US ready for talks with N. Korea to defuse tension
By Our Correspondent
WASHINGTON, July 8: America’s chief negotiator for the North Korean missile and nuclear crises has offered to hold direct talks with the communist regime as a US guided-missile destroyer arrived in Japan to lessen the impact of last week’s missile tests.
US Assistant Secretary of State Christopher Hill, who left Washington on Friday to consult US allies in Southeast Asia, told reporters he was willing to meet bilaterally with North Korean officials on the sidelines of six-party talks.
The US has so far been refusing to hold direct talks with the North Korea, urging it instead to return to the six-party talks which include the US, Russia, China, Japan, South Korea and North Korea. The six-party talks are held in Beijing.

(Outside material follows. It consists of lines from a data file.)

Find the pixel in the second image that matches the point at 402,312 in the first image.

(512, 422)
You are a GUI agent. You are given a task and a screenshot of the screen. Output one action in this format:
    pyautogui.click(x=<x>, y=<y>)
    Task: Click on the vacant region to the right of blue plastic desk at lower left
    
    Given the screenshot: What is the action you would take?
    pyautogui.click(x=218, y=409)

Meanwhile, the US has sent a guided-missile destroyer to Japan in the wake of North Korea’s testing of seven missiles over the Sea of Japan last week.
Reports say the destroyer has a missile-tracking system. It arrived at Japan’s Yokosuka military base on Saturday.

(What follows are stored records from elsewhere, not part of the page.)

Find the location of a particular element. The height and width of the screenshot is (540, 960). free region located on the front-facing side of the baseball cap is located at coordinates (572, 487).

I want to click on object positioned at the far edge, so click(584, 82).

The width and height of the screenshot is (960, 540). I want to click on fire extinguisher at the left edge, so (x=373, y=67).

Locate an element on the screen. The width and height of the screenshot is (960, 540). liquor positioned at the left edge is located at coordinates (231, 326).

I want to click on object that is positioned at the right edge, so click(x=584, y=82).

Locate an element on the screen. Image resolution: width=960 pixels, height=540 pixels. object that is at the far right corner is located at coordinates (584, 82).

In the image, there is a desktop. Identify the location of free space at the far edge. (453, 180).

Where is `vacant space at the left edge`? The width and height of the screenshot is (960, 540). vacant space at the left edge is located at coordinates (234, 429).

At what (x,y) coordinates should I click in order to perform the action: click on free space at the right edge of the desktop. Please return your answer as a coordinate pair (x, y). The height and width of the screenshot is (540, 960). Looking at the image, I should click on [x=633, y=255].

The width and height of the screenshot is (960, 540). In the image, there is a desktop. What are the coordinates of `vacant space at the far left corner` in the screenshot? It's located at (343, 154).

Mr Hill, now on a tour of nations involved in the stalled six-party negotiations, however, rejected another North Korean demand that Washington lift financial sanctions against Pyongyang before resuming nuclear.
On Friday, diplomats at the United Nations said there would be no Security Council vote on a binding resolution authorizing sanctions against North Korea until at least Monday.
The US, Japan, Britain and France presented the draft resolution in response to Pyongyang’s missile tests.
The resolution calls on member states to prevent the transfer to North Korea of any type of material that could be used in missiles or weapons of mass destruction. It also instructs North Korea to immediately stop developing, deploying and testing ballistic missiles, and to return to six-party negotiations on its nuclear programme.